Texto de origem:
++++
O TSE, de acordo com o texto constitucional, deve ser composto por ao menos sete membros titulares. A maior parte deles oriundos de outros tribunais superiores. Dos sete, três devem ser integrantes do Supremo Tribunal Federal, eleitos em voto secreto pelo integrantes do próprio STF. Outros dois são do Supremo Tribunal de Justiça (STJ), escolhidos em procedimento igual ao do Supremo. As duas vagas restantes são escolhidos pelo Presidente da República a partir de duas listas tríplices com nomes de advogados e elaboradas também pelo STF.
Cada integrante do TSE tem um mandato de dois anos. Os juízes vindos do STF e da advocacia podem ser reconduzidos para mais um mandato de mesmo período. Além disso, a presidência e a vice-presidência do Tribunal Eleitoral devem ser ocupadas por magistrados oriundos do Supremo. Já o cargo de corregedor-geral eleitoral necessariamente deve ser preenchido por um juiz vindo do STJ.
Devido à importância e impacto do julgamento a que Bolsonaro é submetido, cujo resultado final pode torná-lo inelegível por oito anos, a expectativa é de que o julgamento seja conduzido pela integralidade dos membros titulares.
Alexandre de Moraes (Presidente)
Talvez o mais famoso integrante do TSE por conta de sua atuação durante o período eleitoral de 2022, Moraes está em seu segundo período de dois anos como membro do Tribunal, encerrando sua participação na Corte em 2024. Como presidente do colegiado, o magistrado tomou decisões rápidas no curso da disputa presidencial. Exemplos foram a intimação do então diretor-geral da Polícia Rodoviária Federal (PRF), para que abordagens nas estradas fossem imediatamente interrompidas, e a rejeição imediata de argumentos da chapa de Jair Bolsonaro (PL) sobre supostas irregularidades na inserção de propaganda eleitoral em rádios.
++++
Dados apresentados:
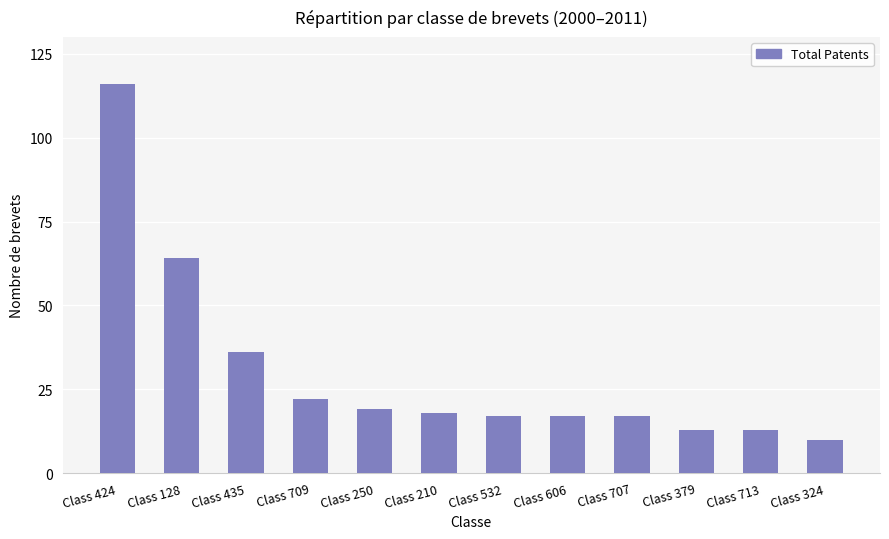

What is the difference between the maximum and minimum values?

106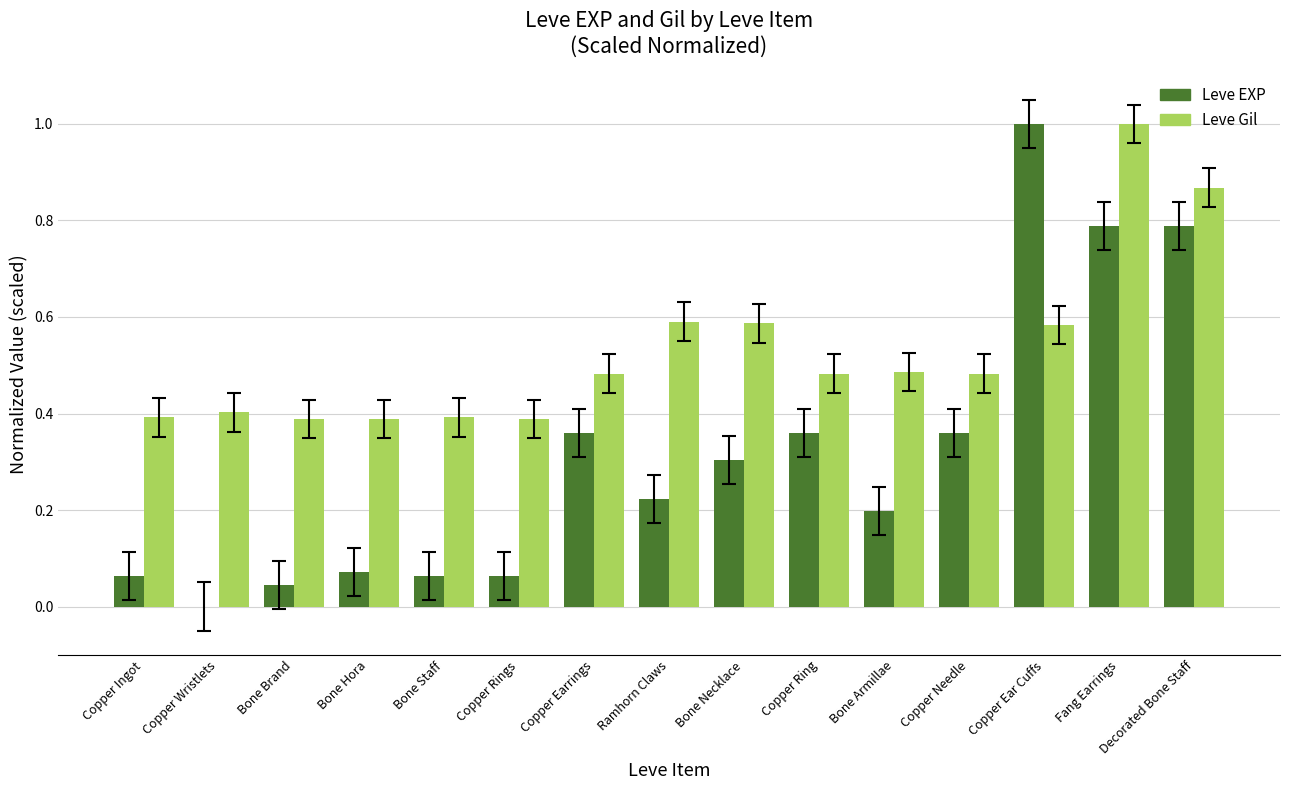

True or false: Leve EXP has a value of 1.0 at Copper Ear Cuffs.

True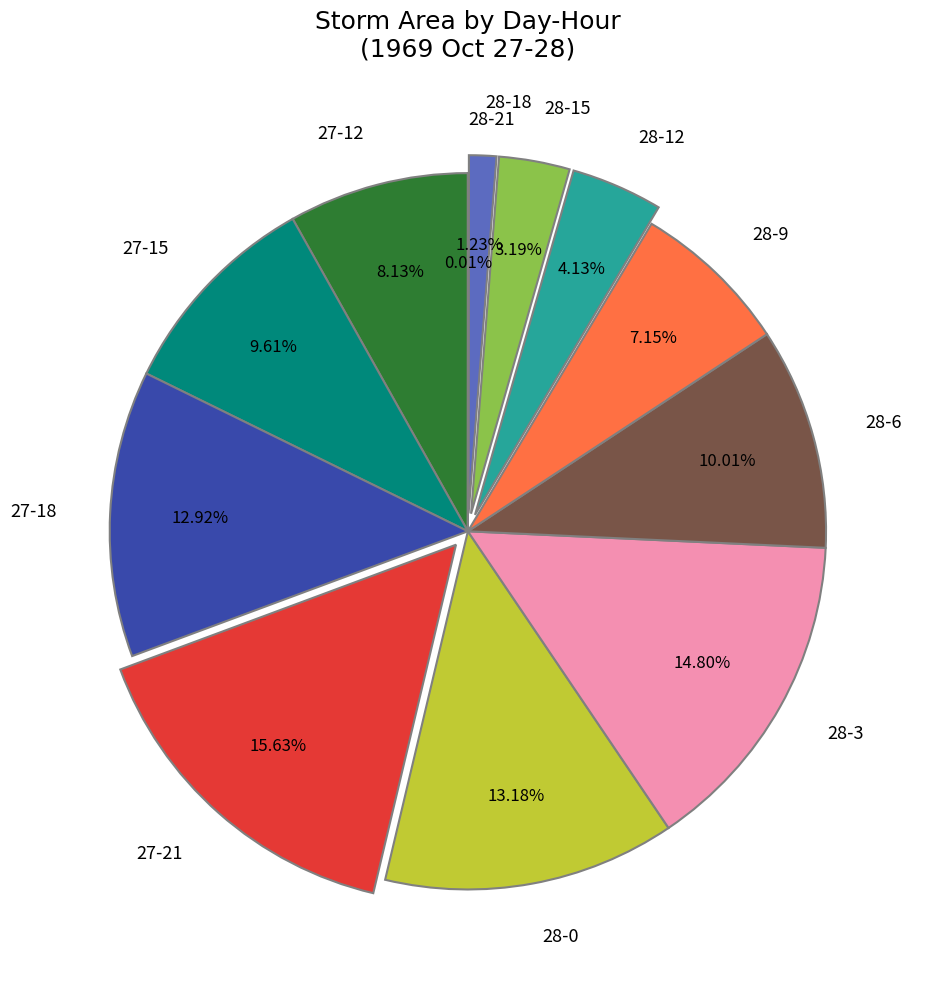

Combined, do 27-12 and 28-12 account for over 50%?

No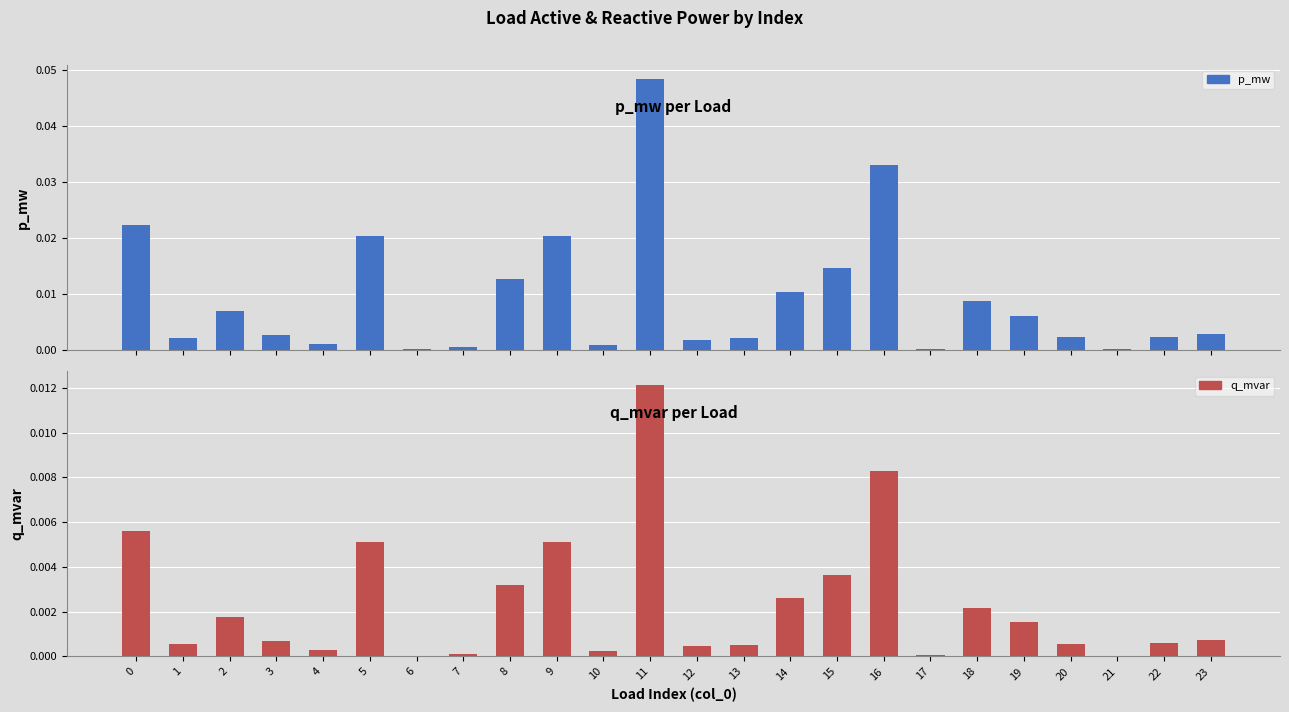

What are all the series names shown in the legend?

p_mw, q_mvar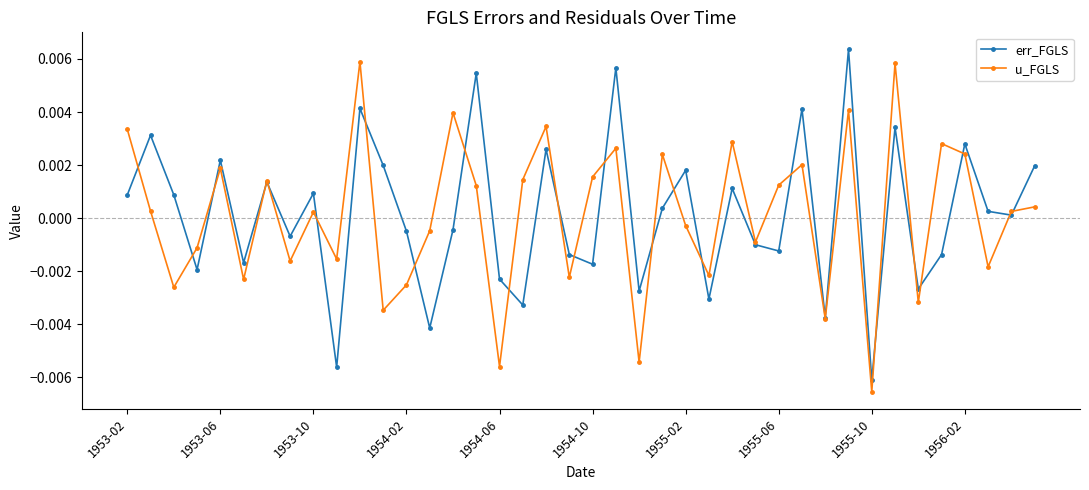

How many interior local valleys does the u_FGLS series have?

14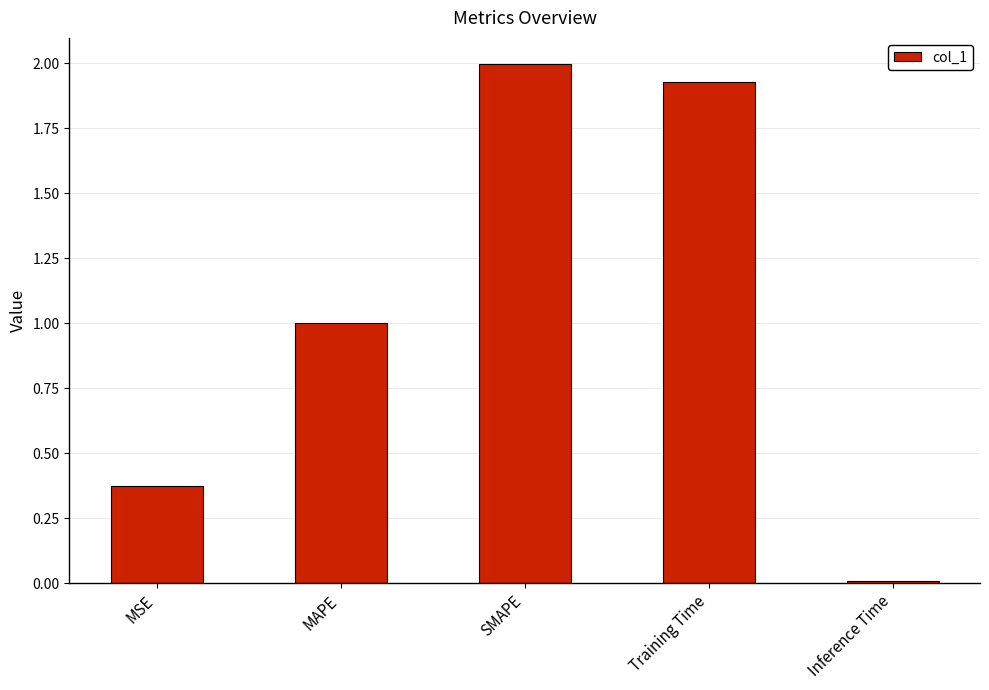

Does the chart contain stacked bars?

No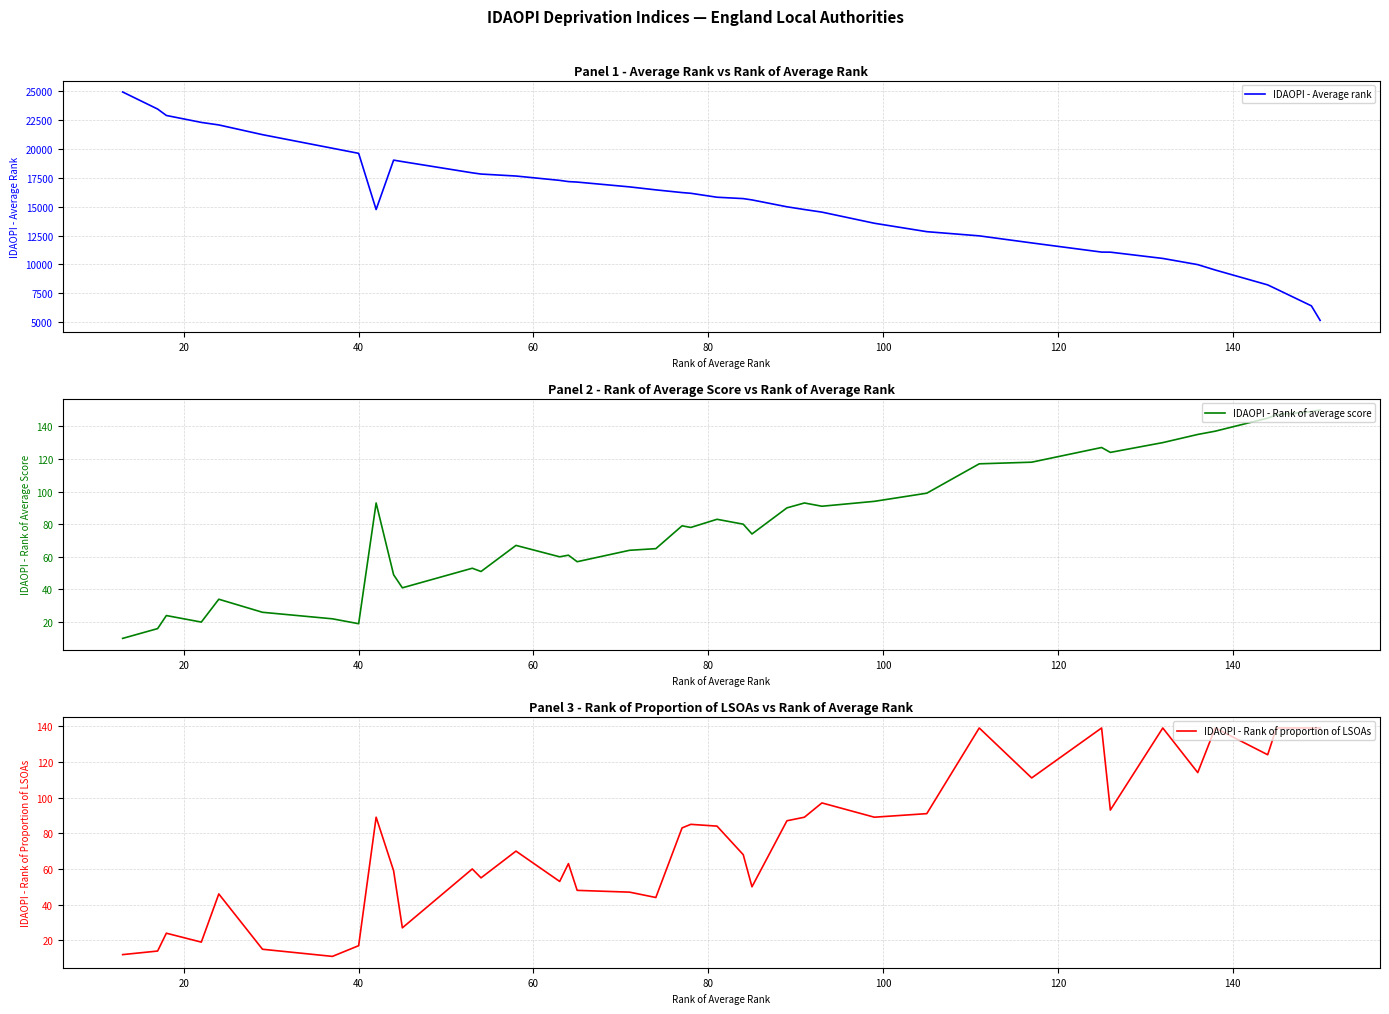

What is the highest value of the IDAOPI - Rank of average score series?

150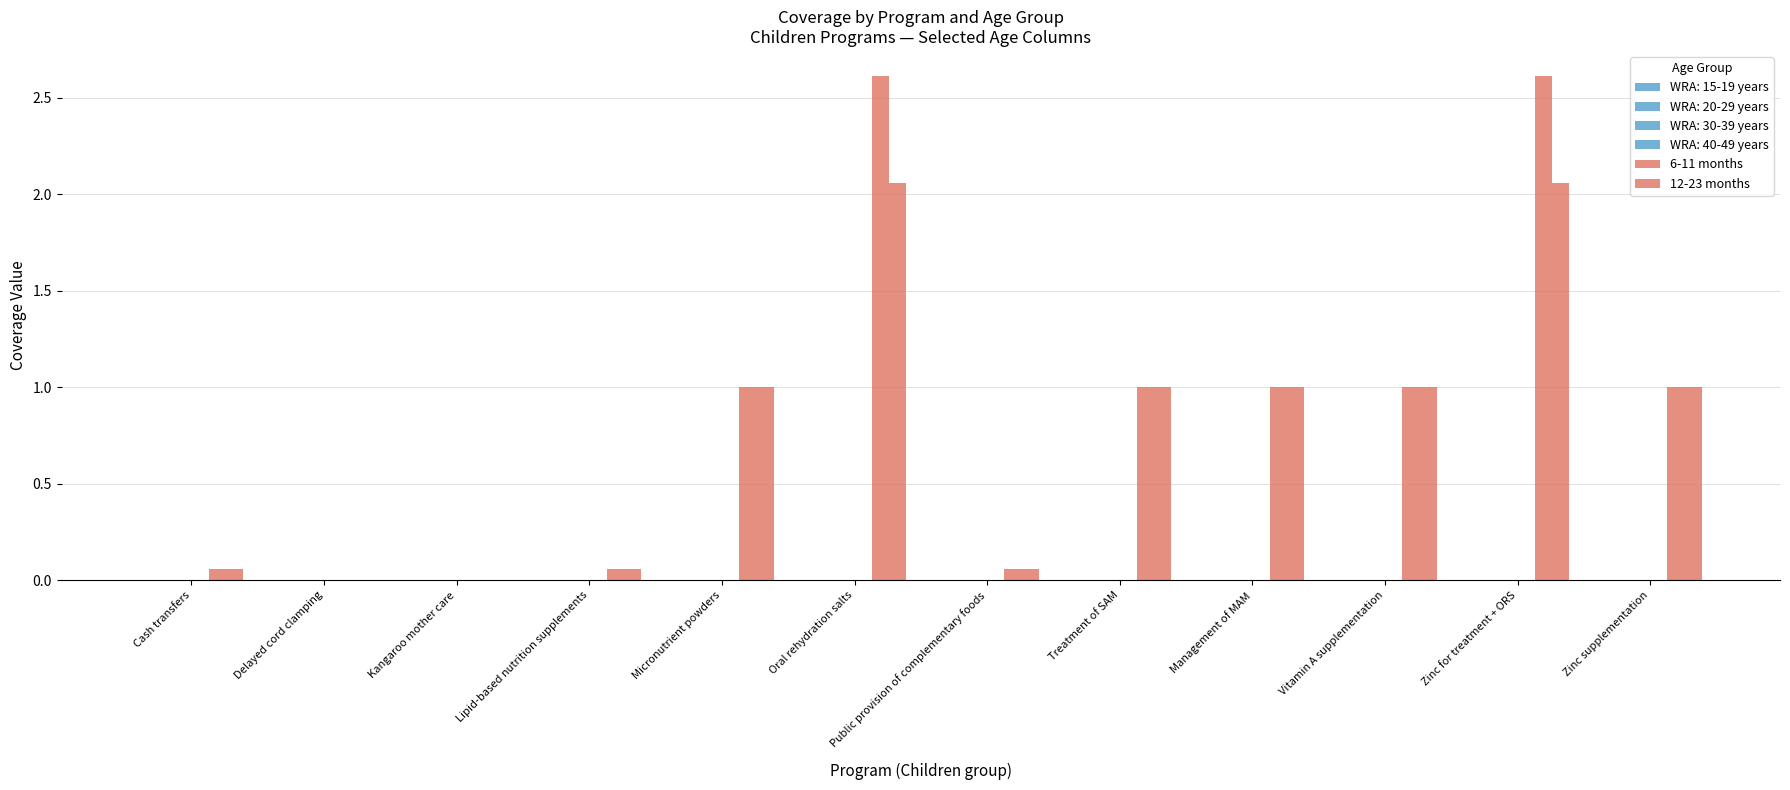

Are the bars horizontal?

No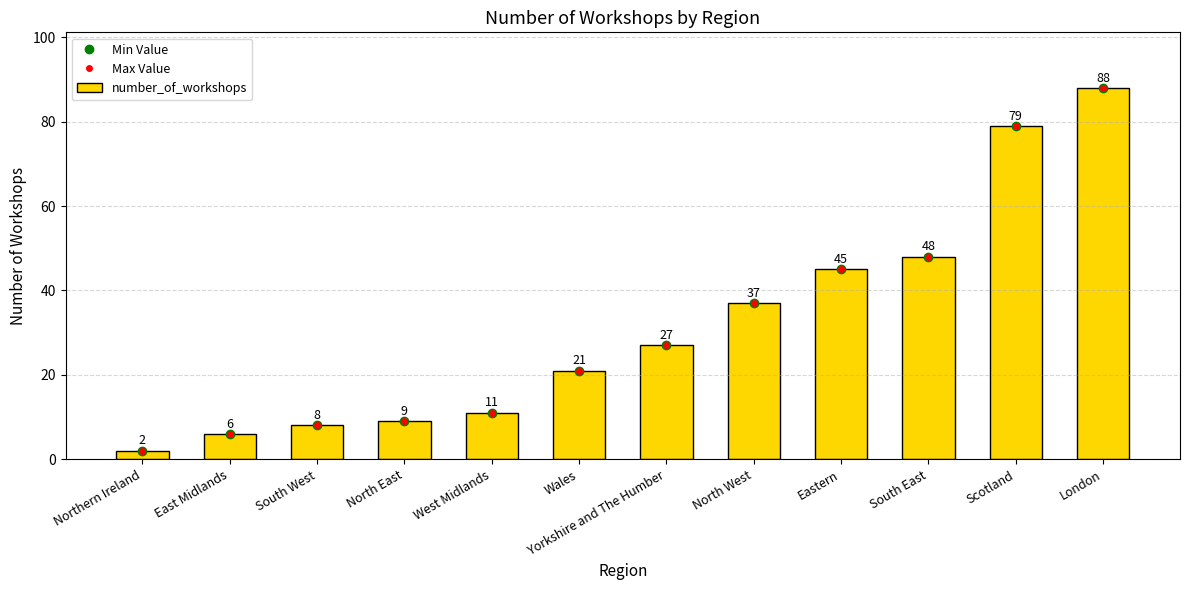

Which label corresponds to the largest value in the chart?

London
++++
Tarefas a cumprir:
1 – Reescreva em forma de lista o parágrafo do texto sobre o TSE que começa com "Cada integrante do TSE", mantendo os fatos principais.
2 – Dê a continuação do texto sobre o TSE, começando logo depois da última frase apresentada.
As entradas foram tiradas de outra fonte.

Respostas:
1 –
- Cada integrante do TSE tem mandato de dois anos.
- Os juízes vindos do STF e da advocacia podem ser reconduzidos para mais um mandato de dois anos.
- A presidência e a vice-presidência do Tribunal Eleitoral cabem a magistrados oriundos do Supremo.
- O cargo de corregedor-geral eleitoral deve ser ocupado por um juiz vindo do STJ.

2 –
Outro elemento importante que pode ter peso no julgamento é o fato de que Moraes, como presidente do TSE e condutor de inquéritos no STF, é um dos alvos preferenciais de grupos bolsonaristas.
Cármen Lúcia (Vice-presidente)
Também vinda do STF, Carmen Lúcia foi empossada como vice-presidente do TSE há quatro semanas. A magistrada é conhecida por manter um perfil relativamente mais contido no debate público. Recentemente, enviou investigações contra Bolsonaro fora do âmbito eleitoral para instâncias inferiores, contrariando e leitura de Moraes de que elas deveriam permanecer no próprio Supremo.
No âmbito eleitoral, por outro lado, Carmen Lúcia se envolveu em uma polêmica jurídica que é tida como relevante entre aqueles que tentam fazer projeções sobre o resultado no julgamento do ex-presidente no TSE. Nem tanto pelo seu próprio posicionamento, mas pelo contraste com outro integrante da Corte Eleitoral. A magistrada rejeitou pedidos da chapa bolsonarista para que fossem excluídas inserções da campanha petista que qualificam o então presidente como “genocida”. Na ocasião, entendeu que deveria prevalecer a liberdade de expressão no debate eleitoral.
Kássio Nunes Marques
Terceiro titular do TSE a vir do STF, Nunes Marques foi o último destes a ingressar na Corte Eleitoral. Nunes Marques é visto como bastante leal àquele que o indicou ao Supremo: Jair Bolsonaro. O magistrado é conhecido por ter derrubado, sozinho, uma decisão do TSE que cassou o então deputado estadual Fernando Francischini, um dos principais aliados de Bolsonaro no Paraná. Marques também foi um dos votos no STF para manter o indulto do ex-presidente ao ex-deputado federal Daniel Silveira, outro dos mais extremistas a pertencer ao entorno de Bolsonaro e recentemente envolvido em investigações sobre a suspeita de tentativa de articulação de um golpe de Estado.
Benedito Gonçalves (Corregedor-Geral Eleitoral)
Integrante do TSE pelo Superior Tribunal de Justiça, Benedito Gonçalves será responsável por iniciar os votos no julgamento, enquanto Corregedor-Geral Eleitoral. O magistrado, há décadas no STJ, sempre figura em listas de possíveis nomes a serem indicados ao STF. Na figura de Corregedor, Gonçalves foi o responsável por elaborar o relatório e o voto que seriam seguidos pelo restante do TSE no caso que levou à cassação de Deltan Dallagnol.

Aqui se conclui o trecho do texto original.